** Opening EXCERPTED TEXT block **

Visual Basic for Applications/File Hashing in VBA

From Wikibooks, open books for an open world
Jump to navigation Jump to search

Summary[edit]

  • This section contains code for making file hashes, that is, hashes of entire files.
    • Several algorithms are provided, with output options for base64 or hex.
    • The code is made for single files, but the code given on an adjacent page, Folder Hashing in VBA, can be used for recursive hash listings, again with a choice of hashes and output options.
    • String hash routines are given in another section.
    • In general these hashes do not make use of a seed value, but to illustrate the method, the code contains one such example, (FileToSHA512SALT()). Please note that its output differs from that of the SHA512Managed class. A note exists in the respective procedure in case other salted (seeded) inputs are of interest.
    • These listed algorithms can hash any single file up to about 200MB (Mega Bytes) in length, beyond which an out of memory error will be generated in GetFileBytes(). Specific tests found that hashes work well for a 200MB zip file but fail for a 500MB zip file; the exact break point is unclear. For files larger than 200MB, other facilities exist.
  • Large file hashing, say beyond 200MB is best done with other tools. Four such examples are mentioned here:
    • Microsoft's FCIV utility, is free download. It is a command-line application, capable of hashing both single files and whole folder trees. It handles large files with ease, but only for MD5 and SHA1 hashes. It sends both base64 and HEX outputs to the screen but only b64 output format to a file. Prepared files can be verified against any new run, but results only to the screen. It is a bit tricky to use, even with their instructions, so the pages Running the FCIV Utility from VBA and File Checksum Integrity Verifier (FCIV) Examples might be found of use to the novice. So far, Microsoft have not extended the coding to include contemporary algorithms.
    • PowerShell in Windows 8.1 and above, can make large single-file hashes, using all of the MD5. SHA1, SHA256, SHA384, and SHA512 algorithms. It produces output on the screen only, though the output can also be piped to the clipboard for pasting as required. There are no simple options for hashing a folder or for output to an xml file. For completion, an example of its use is given in File Checksum Integrity Verifier (FCIV) Examples.
    • An external application that can handle large files is MD5 and SHA Checksum Utility. It is a stand-alone application, and a basic version is available as a free download. It produces MD5, SHA1, SHA2/256, and SHA2/512 hashes for single files. The outputs are in HEX and are displayed together on a neat user interface. A more complex commercial version is also available.

** Closing EXCERPTED TEXT block **

Sum up the file hashing page above in two sentences.

** Opening DATA EXTRACTS block **

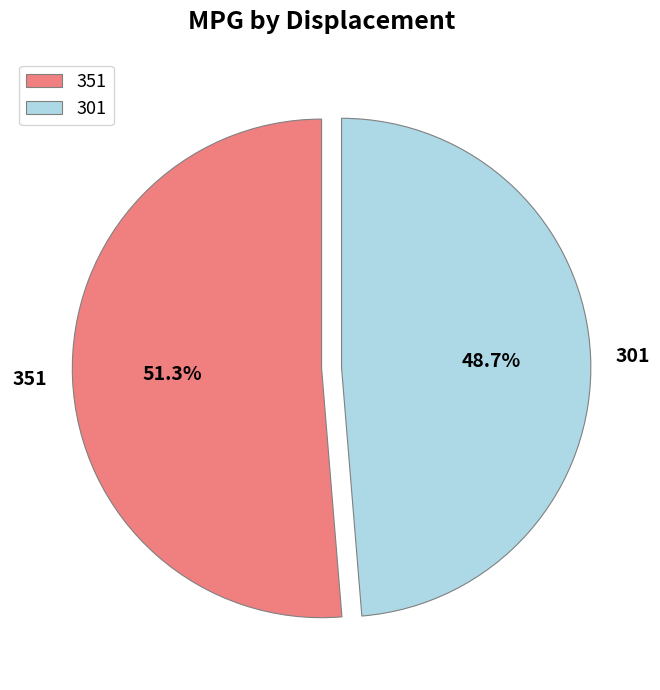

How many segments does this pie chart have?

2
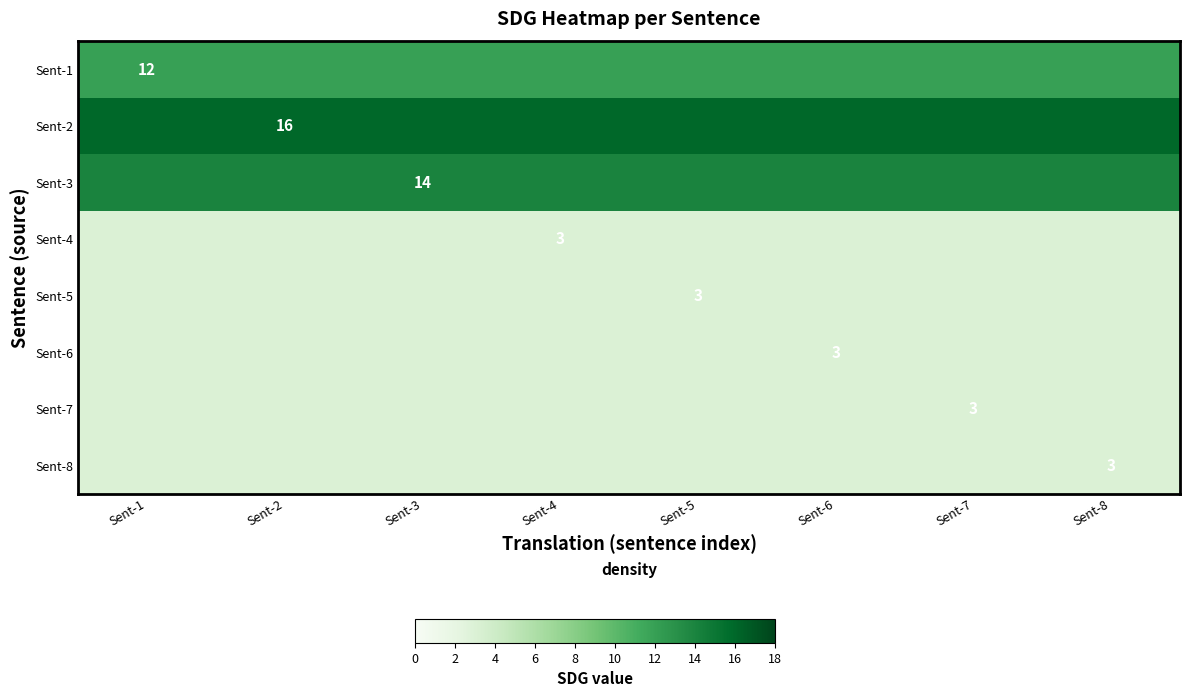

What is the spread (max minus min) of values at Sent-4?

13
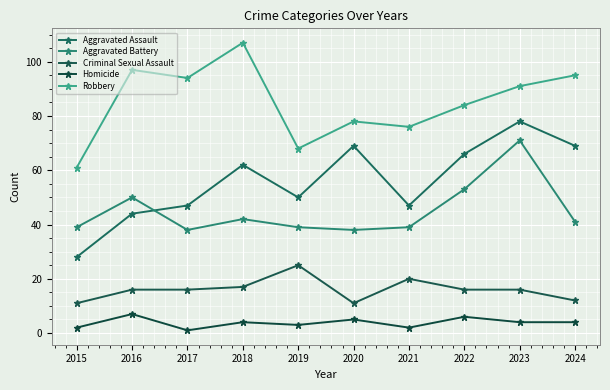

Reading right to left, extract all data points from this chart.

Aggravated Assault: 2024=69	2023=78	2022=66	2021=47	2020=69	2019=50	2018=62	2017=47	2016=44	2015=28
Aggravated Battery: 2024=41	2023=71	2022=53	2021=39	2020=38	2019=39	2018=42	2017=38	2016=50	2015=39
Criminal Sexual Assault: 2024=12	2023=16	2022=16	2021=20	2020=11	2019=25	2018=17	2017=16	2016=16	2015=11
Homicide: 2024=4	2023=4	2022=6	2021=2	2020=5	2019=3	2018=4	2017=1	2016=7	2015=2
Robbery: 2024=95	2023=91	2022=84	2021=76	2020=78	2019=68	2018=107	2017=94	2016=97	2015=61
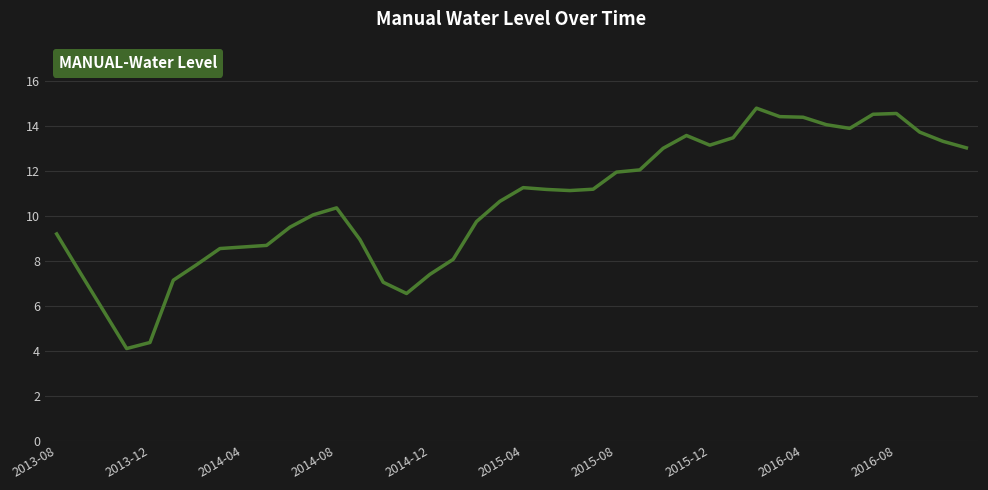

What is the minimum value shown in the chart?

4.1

** Closing DATA EXTRACTS block **

EXPECTED ANSWER:
The page gives VBA code for hashing whole single files with several algorithms and a choice of base64 or hex output, and this code handles files up to about 200MB before an out of memory error occurs. For larger files it suggests other tools, such as Microsoft's FCIV utility, PowerShell in Windows 8.1 and above, and the MD5 and SHA Checksum Utility.